Tijdens de procedure erkende gedaagde de overtreding van het non-concurrentiebeding, maar betwistte zij de schade die eiseres zou hebben geleden. Eiseres voerde aan dat gedaagde, door haar overstap naar vennootschap A, had bijgedragen aan een massale overstap van klanten van eiseres naar vennootschap A. De kantonrechter oordeelde dat eiseres niet voldoende bewijs had geleverd voor het causaal verband tussen de schade en de overtreding van het non-concurrentiebeding door gedaagde. De vorderingen tot schadevergoeding en boete werden afgewezen, met uitzondering van de schade die voortvloeide uit de overstap van een specifieke klant, waarvoor gedaagde wel aansprakelijk werd gehouden.

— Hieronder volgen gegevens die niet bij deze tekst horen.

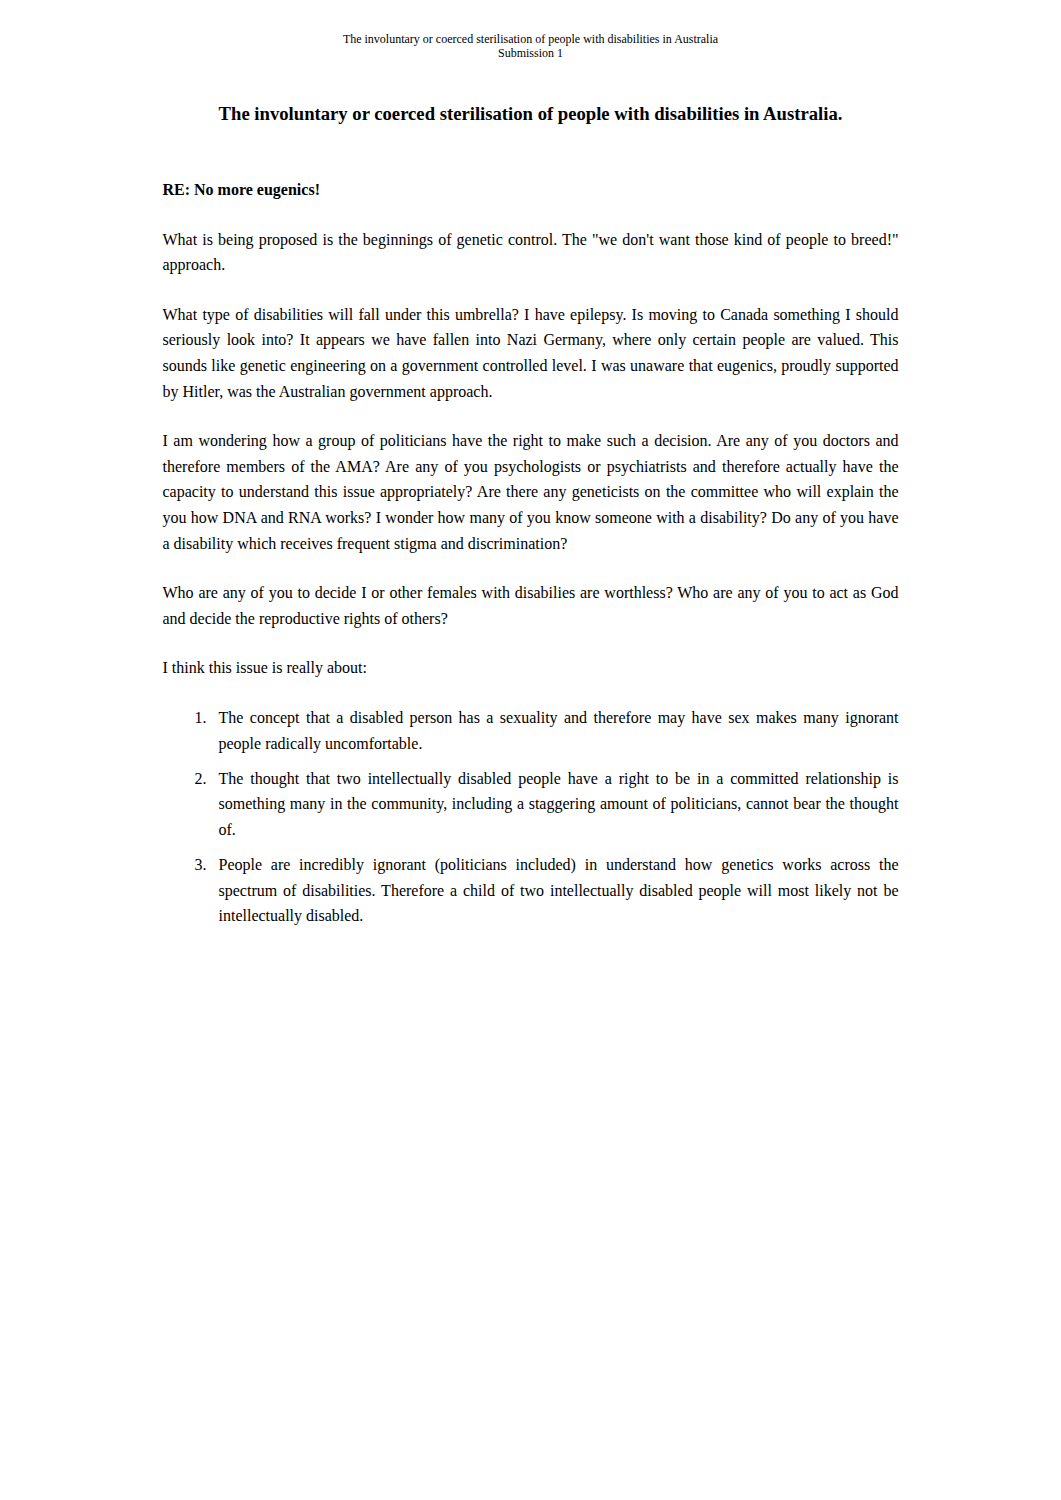The involuntary or coerced sterilisation of people with disabilities in Australia
Submission 1
The involuntary or coerced sterilisation of people with disabilities in Australia.
RE: No more eugenics!
What is being proposed is the beginnings of genetic control. The "we don't want those kind of people to breed!" approach.
What type of disabilities will fall under this umbrella? I have epilepsy. Is moving to Canada something I should seriously look into? It appears we have fallen into Nazi Germany, where only certain people are valued. This sounds like genetic engineering on a government controlled level. I was unaware that eugenics, proudly supported by Hitler, was the Australian government approach.
I am wondering how a group of politicians have the right to make such a decision. Are any of you doctors and therefore members of the AMA? Are any of you psychologists or psychiatrists and therefore actually have the capacity to understand this issue appropriately? Are there any geneticists on the committee who will explain the you how DNA and RNA works? I wonder how many of you know someone with a disability? Do any of you have a disability which receives frequent stigma and discrimination?
Who are any of you to decide I or other females with disabilies are worthless? Who are any of you to act as God and decide the reproductive rights of others?
I think this issue is really about:
The concept that a disabled person has a sexuality and therefore may have sex makes many ignorant people radically uncomfortable.
The thought that two intellectually disabled people have a right to be in a committed relationship is something many in the community, including a staggering amount of politicians, cannot bear the thought of.
People are incredibly ignorant (politicians included) in understand how genetics works across the spectrum of disabilities. Therefore a child of two intellectually disabled people will most likely not be intellectually disabled.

De kantonrechter besloot dat eiseres mocht bewijzen dat ook andere klanten van eiseres naar vennootschap A waren overgestapt als gevolg van gedaagdes handelen. De zaak werd aangehouden voor verdere bewijsvoering en de beslissing over de vorderingen werd uitgesteld.

Uitspraak

RECHTBANK ZEELAND-WEST-BRABANT

Kanton
Zittingsplaats: Middelburg
zaak/rolnr.: 3134372 / 14-3787

vonnis van de kantonrechter d.d. 25 februari 2015

in de zaak van
de besloten vennootschap
[eiseres],
gevestigd te Vlissingen,
eisende partij,
verder te noemen: [eiseres] ,
gemachtigde: mr. A. Goudriaan, advocaat te Zoetermeer,
t e g e n :

[gedaagde] ,

wonende te [woonplaats] , Filipijnen ,
gedaagde partij,
verder te noemen: [gedaagde] ,
gemachtigde: mr. H.B. Dekker, advocaat te Rotterdam.

het verloop van de procedure

De procedure is als volgt verlopen:
- dagvaarding van 6 maart 2014,
- akte wijziging van eis,
- conclusies van antwoord, repliek en dupliek.
Bij repliek heeft [eiseres] twee onderdelen van haar vordering ingetrokken.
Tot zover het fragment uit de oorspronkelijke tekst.